Residents of Poorer Nations Find Greater Meaning in Life

Science Daily reports on findings published in Psychological Science, a journal of the Association for Psychological Science:

Dec. 18, 2013 — While residents of wealthy nations tend to have greater life satisfaction, new research shows that those living in poorer nations report having greater meaning in life…

“Thus far, the wealth of nations has been almost always associated with longevity, health, happiness, or life satisfaction,” explains psychological scientist Shigehiro Oishi of the University of Virginia. “Given that meaning in life is an important aspect of overall well-being, we wanted to look more carefully at differential patterns, correlates, and predictors for meaning in life.”

Oishi and colleague Ed Diener of the University of Illinois at Urbana-Champaign investigated life satisfaction, meaning, and well-being by examining data from the 2007 Gallup World Poll, a large-scale survey of over 140,000 participants from 132 countries. In addition to answering a basic life satisfaction question, participants were asked: “Do you feel your life has an important purpose or meaning?” and “Is religion an important part of your daily life?”…

When looking across many countries, Oishi and Diener found that people in wealthier nations were more educated, had fewer children, and expressed more individualistic attitudes compared to those in poorer countries — all factors that were associated with higher life satisfaction but a significantly lower sense of meaning in life.

The researchers posit religiosity as a strong predictor of ‘meaning in life’, which I don’t doubt. I would also argue that concomitant with the diminished status of traditional religion in the West is the lack of robust secular substitutes on the unifying (or synthesizing) scale of traditional religion.

While we do have recognized traditions of, and acknowledged masterworks in, philosophy, literature, music, film and the like, could these ever be (or yet become) viable substitutes?

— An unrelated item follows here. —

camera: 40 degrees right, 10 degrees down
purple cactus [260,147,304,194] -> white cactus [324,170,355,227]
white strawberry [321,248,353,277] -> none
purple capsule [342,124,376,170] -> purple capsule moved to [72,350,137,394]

The secular era, after all, is a highly individualistic one, and our astonishingly fast material progress has served to greatly elevate an individualistic ethos. Traditions that haven’t withered away on their own accord are outright smashed, be it politically or legalistically. (This includes the P.C., cultural Marxist assaults on even the aforementioned ‘traditions’ implicit in the Western canon of literature/philosophy/arts.)

Also, does the fact that Culture is now increasingly consumed privately (e.g., internet; iPod, etc.) rather than publicly in effect stymie the religion-replacing potential of the Arts? (This has been a lifelong interest of mine. Recent books such as All Things Shining: Reading the Western Classics to Find Meaning in a Secular Age by Sean Kelly & Hubert Dreyfus, or the poignant musings of the snidely criticized Alain De Botton, delve into this topic.)

Imagine a secular Western culture that, with the increasing marginalization of tradition religion, rediscovered its ancestors.

Imagine kids today learning about the pagan, pre-Christian past their ancestors created, and how this shaped, over thousands of years, forms of social organization and behavior, as well as the epigenetic shapes and shadows of a collective unconscious.

Imagine these same kids were allowed to, if not also actively encouraged, to take pride in — and find identity through — such a past.

Most societies in the world (which by definition have longstanding racial contours to them) do in fact do this.

Except in the West, where whites have been conditioned to believe that to do so (as whites) is tantamount to racism and Hitlerism.

This modern day taboo was the province of the so-called ‘Dead White Male’ authors of the late 19th and early 20th century: Nietzsche, Eliot, Tolkien, and the like. In our own day, these themes and concerns are being explored by folks like Gregory Hood and are being discussed organically, in forums and blogs across the Dark Enlightenment/Alternative Right landscape.